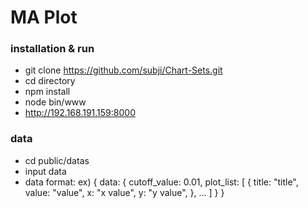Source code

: # MA Plot
### installation & run

- git clone https://github.com/subji/Chart-Sets.git 
- cd directory
- npm install
- node bin/www
- http://192.168.191.159:8000

### data
- cd public/datas
- input data
- data format:
	ex) 
	{
		data: {
			cutoff_value: 0.01,
			plot_list: [
				{
					title: "title",
					value: "value",
					x: "x value",
					y: "y value",
				},
				...
			]
		}
	}


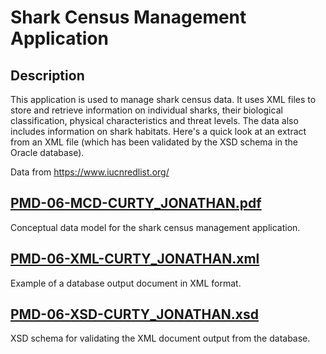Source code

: # Shark Census Management Application

## Description

This application is used to manage shark census data. It uses XML files to store and retrieve information on individual sharks, their biological classification, physical characteristics and threat levels. The data also includes information on shark habitats. Here's a quick look at an extract from an XML file (which has been validated by the XSD schema in the Oracle database). 

Data from https://www.iucnredlist.org/

## [PMD-06-MCD-CURTY_JONATHAN.pdf](PMD-06-MCD-CURTY_JONATHAN.pdf)

Conceptual data model for the shark census management application.

## [PMD-06-XML-CURTY_JONATHAN.xml](PMD-06-XML-CURTY_JONATHAN.xml)

Example of a database output document in XML format.

## [PMD-06-XSD-CURTY_JONATHAN.xsd](PMD-06-XSD-CURTY_JONATHAN.xsd)

XSD schema for validating the XML document output from the database.
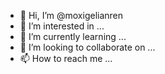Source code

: - 👋 Hi, I’m @moxigelianren
- 👀 I’m interested in ...
- 🌱 I’m currently learning ...
- 💞️ I’m looking to collaborate on ...
- 📫 How to reach me ...

<!---
moxigelianren/moxigelianren is a ✨ special ✨ repository because its `README.md` (this file) appears on your GitHub profile.
You can click the Preview link to take a look at your changes.
--->
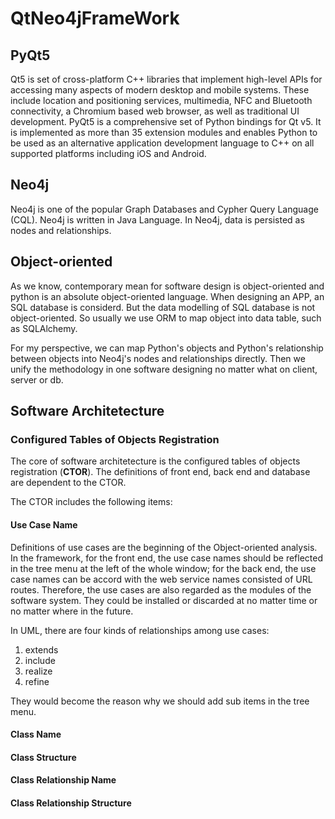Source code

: # QtNeo4jFrameWork

## PyQt5
Qt5 is set of cross-platform C++ libraries that implement high-level APIs for accessing many aspects of modern desktop and mobile systems. These include location and positioning services, multimedia, NFC and Bluetooth connectivity, a Chromium based web browser, as well as traditional UI development.
PyQt5 is a comprehensive set of Python bindings for Qt v5. It is implemented as more than 35 extension modules and enables Python to be used as an alternative application development language to C++ on all supported platforms including iOS and Android.

## Neo4j
Neo4j is one of the popular Graph Databases and Cypher Query Language (CQL). Neo4j is written in Java Language. In Neo4j, data is persisted as nodes and relationships.

## Object-oriented
As we know, contemporary mean for software design is object-oriented and python is an absolute object-oriented language. When designing an APP, an SQL database is considerd. But the data modelling of SQL database is not object-oriented. So usually we use ORM to map object into data table, such as SQLAlchemy. 

For my perspective, we can map Python's objects and Python's relationship between objects into Neo4j's nodes and relationships directly. Then we unify the methodology in one software designing no matter what on client, server or db. 


## Software Architetecture

### Configured Tables of Objects Registration

The core of software architetecture is the configured tables of objects registration (__CTOR__). The definitions of front end, back end and database are dependent to the CTOR.

The CTOR includes the following items:

#### Use Case Name
Definitions of use cases are the beginning of the Object-oriented analysis. In the framework, for the front end, the use case names should be reflected in the tree menu at the left of the whole window; for the back end, the use case names can be accord with the web service names consisted of URL routes. Therefore, the use cases are also regarded as the modules of the software system. They could be installed or discarded at no matter time or no matter where in the future.

In UML, there are four kinds of relationships among use cases: 

1. extends
2. include
3. realize
4. refine

They would become the reason why we should add sub items in the tree menu.

#### Class Name 

#### Class Structure

#### Class Relationship Name

#### Class Relationship Structure


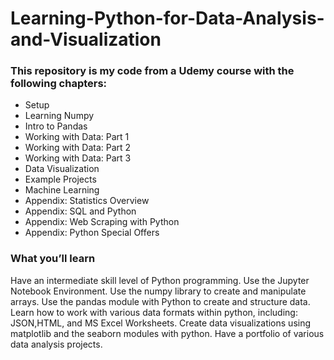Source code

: # Learning-Python-for-Data-Analysis-and-Visualization

### This repository is my code from a Udemy course with the following chapters:
- Setup
- Learning Numpy
- Intro to Pandas
- Working with Data: Part 1
- Working with Data: Part 2
- Working with Data: Part 3
- Data Visualization
- Example Projects
- Machine Learning
- Appendix: Statistics Overview
- Appendix: SQL and Python
- Appendix: Web Scraping with Python
- Appendix: Python Special Offers

### What you’ll learn
Have an intermediate skill level of Python programming.
Use the Jupyter Notebook Environment.
Use the numpy library to create and manipulate arrays.
Use the pandas module with Python to create and structure data.
Learn how to work with various data formats within python, including: JSON,HTML, and MS Excel Worksheets.
Create data visualizations using matplotlib and the seaborn modules with python.
Have a portfolio of various data analysis projects.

——————————

Task statement:
Would you please copy all lines in the data that contain the word "repository"?

Result for this task:
moxigelianren/moxigelianren is a ✨ special ✨ repository because its `README.md` (this file) appears on your GitHub profile.
### This repository is my code from a Udemy course with the following chapters:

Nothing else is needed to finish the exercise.